In TypeScript, I want a given subclass to implement a static method which would be called by the superclass. This method returns data that is really a property of the class and not of an instance and thus makes sense as static rather than non-static from a modeling point of view.
What I'm currently doing in the superclass to call the static method defined in the subclass is this:
const r = Object.getPrototypeOf(this).constructor.staticMethod()
First question: is there a better way to do this? In particular, constructor returns any, which I never like.
Second: how can I ensure at compile-time that the subclass will implement the static method staticMethod? I've tried various approaches, including stuff with satisfies like
type SuperclassStatic = { someMethod(): number }
const Subclass = class extends Superclass { ... } satisfies SuperclassStatic
… but not only does this seem to be invalid syntax in TypeScript 4.9.5, it is also not great that I'd have to remember to add the satisfies SuperclassStatic part in every subclass declaration.
Any better way?
First question: is there a better way to do this?
If this is within an instance method of the superclass (which you've confirmed in a comment it is), then while you don't have to use Object.getPrototypeOf, you are sadly stuck with this.constructor, which as you say isn't ideal as its type is just Function:
const ctor = this.constructor as /*...appropriate type, see below...*/;
// Belt-and-braces runtime check
if (!ctor.staticMethod) { // Slightly surprising TypeScript doesn't say this will never be true, but handy
throw new Error(`Invalid subclass, has no staticMethod static method`);
}
ctor.staticMethod();
(Note: The !ctor.staticMethod check above only makes sense in conjunction with another change I make below [making the parent class use a different name for the static method than subclasses]. If you don't make that change, you might do if (ctor.staticMethod === Parent.staticMethod) { instead for the condition of that if that will throw on an invalid subclass.)
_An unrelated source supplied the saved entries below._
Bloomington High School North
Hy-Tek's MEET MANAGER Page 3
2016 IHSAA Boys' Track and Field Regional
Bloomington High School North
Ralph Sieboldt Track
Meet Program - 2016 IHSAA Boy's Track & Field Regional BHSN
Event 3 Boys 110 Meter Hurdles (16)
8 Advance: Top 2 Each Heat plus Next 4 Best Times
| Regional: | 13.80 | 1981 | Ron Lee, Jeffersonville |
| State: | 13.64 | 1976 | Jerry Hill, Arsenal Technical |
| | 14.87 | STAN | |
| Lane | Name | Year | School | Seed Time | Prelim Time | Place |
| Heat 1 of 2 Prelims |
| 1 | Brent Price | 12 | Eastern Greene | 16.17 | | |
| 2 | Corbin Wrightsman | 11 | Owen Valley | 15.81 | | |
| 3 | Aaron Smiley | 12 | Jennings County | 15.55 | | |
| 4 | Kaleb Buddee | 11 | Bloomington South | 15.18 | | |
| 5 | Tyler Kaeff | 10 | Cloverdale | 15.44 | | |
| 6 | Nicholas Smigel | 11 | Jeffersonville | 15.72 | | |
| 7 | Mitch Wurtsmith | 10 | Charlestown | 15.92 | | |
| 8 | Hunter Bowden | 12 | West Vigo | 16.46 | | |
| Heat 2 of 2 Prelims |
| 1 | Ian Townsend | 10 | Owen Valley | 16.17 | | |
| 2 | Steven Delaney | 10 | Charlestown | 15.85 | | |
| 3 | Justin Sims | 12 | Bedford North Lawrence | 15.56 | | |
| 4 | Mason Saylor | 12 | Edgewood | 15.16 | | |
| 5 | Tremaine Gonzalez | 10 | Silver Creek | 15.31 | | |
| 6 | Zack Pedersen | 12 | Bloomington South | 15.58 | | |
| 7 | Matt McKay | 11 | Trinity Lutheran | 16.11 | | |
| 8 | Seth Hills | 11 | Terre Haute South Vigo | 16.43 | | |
how can I ensure at compile-time that the subclass will implement the static method staticMethod?
I don't think you can if the names are the same, but if you make the names different it's possible with the help of a do-nothing function so we can use a generic to do the check (here I've made the superclass method's name parentStaticMethod, with the subclasses expected to implement staticMethod):
type Constructor = new (...args: any[]) => any;
type RequiredSubclassMethods = { staticMethod: (...args: any[]) => any };
class Parent {
static parentStaticMethod() {
console.log("Parent.parentStaticMethod()");
}
method() {
const ctor = this.constructor as Constructor & RequiredSubclassMethods;
// Belt-and-braces runtime check
if (!ctor.staticMethod) { // Slightly surprising TypeScript doesn't say this will never be true, but handy
throw new Error(`Invalid subclass, has no staticMethod static method`);
}
ctor.staticMethod();
}
static validSub<Cls extends Constructor & RequiredSubclassMethods>(cls: Cls): Cls {
return cls;
}
}
// Works
const GoodSub = Parent.validSub(
class GoodSub extends Parent {
static staticMethod() {
console.log("GoodSub.staticMethod()");
super.parentStaticMethod();
}
}
);
// Fails, doesn't have `staticMethod`
const BadSub = Parent.validSub(
class BadSub extends Parent {
}
);
// Calls `GoodSub.staticMethod`()` via `Parent.prototype.method`
new GoodSub().method();
// Fails, doesn't have `staticMethod`
const BadSub = Parent.validSub(
class BadSub extends Parent {
// ^^^^^^ Argument of type 'typeof BadSub' is not assignable to parameter of type 'Constructor & RequiredSubclassMethods'.
// Property 'staticMethod' is missing in type 'typeof BadSub' but required in type 'RequiredSubclassMethods'.(2345)
}
);
validSub doesn't have to be a method on Parent, but it seemed a reasonable place to put it. It could be a standalone function instead.
Of course, using that Parent.validSub is a pain and easily forgotten. :-| I thought we might be able to use implements instead of a function (similar to this answer), but if so, I can't get it to work, and in any case it would also (as you say) be a pain and easily forgotten.